Big River Steel is one step closer to becoming a reality.
The Arkansas Department of Environmental Quality (ADEQ) lifted the construction stay on Big River during a meeting in Little Rock early this morning (Friday).
Osceola Mayor Dickie Kennemore explained this does not mean the air permit has been approved, but it does mean John Correnti, CEO of Big River, can begin the preliminary construction phase such as soil tests etc.
"This is good news for the project," Kennemore said.
The stay was imposed when rival steel-maker Nucor Corp. objected to the issuance of an air permit last year by the state Department of Environmental Quality. An administrative law judge has tentatively scheduled a Feb. 18 hearing on the appeal for the air permit.
Big River Steel, a $1.1 billion project, has promised to create at least 525 permanent jobs with an average wage of $75,000 in exchange for $125 million in state financing and other tax breaks.
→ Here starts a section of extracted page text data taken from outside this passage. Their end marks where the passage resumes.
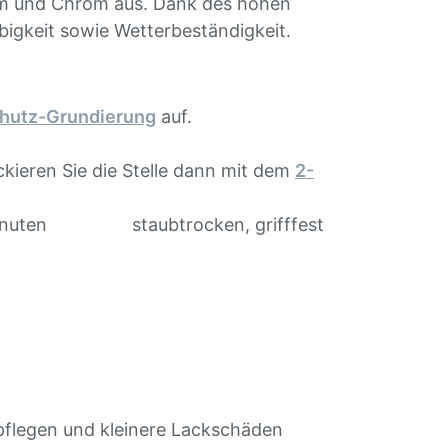
ium und Chrom aus. Dank des hohen
bigkeit sowie Wetterbeständigkeit.
chutz-Grundierung
auf.
ckieren Sie die Stelle dann mit dem
2-
inuten staubtrocken, grifffest
st pflegen und kleinere Lackschäden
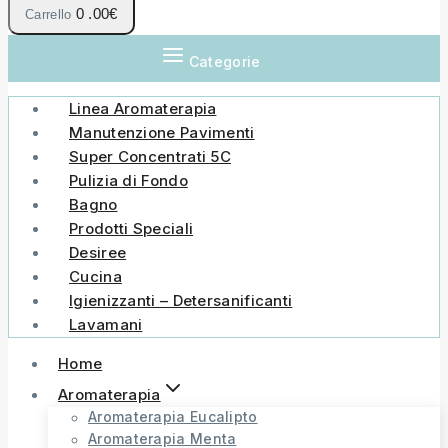
0
.00€
Carrello
Categorie
Linea Aromaterapia
Manutenzione Pavimenti
Super Concentrati 5C
Pulizia di Fondo
Bagno
Prodotti Speciali
Desiree
Cucina
Igienizzanti – Detersanificanti
Lavamani
Home
Aromaterapia
Aromaterapia Eucalipto
Aromaterapia Menta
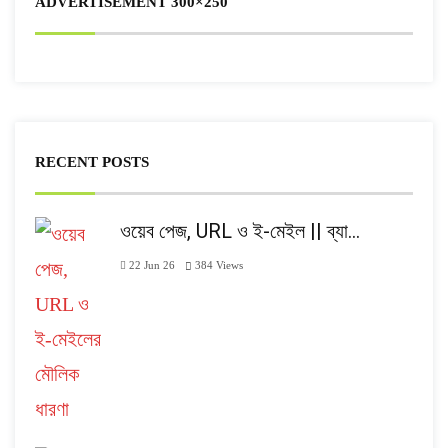
ADVERTISEMENT 300×250
RECENT POSTS
ওয়েব পেজ, URL ও ই-মেইল || ব্যা…
22 Jun 26
384
Views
BRS will be built on the banks of the Mississippi River just south of Osceola.
Big River attorney John Perkins said delays in construction, which was to have started in December, has caused concern among investors and posed a threat to the company's ability to meet deadlines under the provisions of Amendment 82 to the state Constitution, by which the Legislature approved the issuance of $125 million in bonds.
Perkins said that lifting the stay would enable Big River to proceed with construction and that the investors understand the risk, given that the commission could reject the permit or alter it. David Stickler, a member of the Big River Steel LLC board, said that construction contracts worth $700 million have already been awarded.
During the 2013 legislative session, Nucor lobbied heavily against the state's financial backing of the Big River Steel project, saying that a third steel plant in the county might mean that Nucor would have to eliminate jobs.
State Sen. David Burnett of Osceola said he sponsored the legislation for Amendment 82 and that Nucor was in his district. He called Nucor "a wonderful employer" but that rejection of the permit for Big River would "send a message to other big investors."
Mississippi County Judge Randy Carney said the county has invested $14.5 million in the project, with expectations of a $40 million annual payroll.
The Associated Press contributed to this report.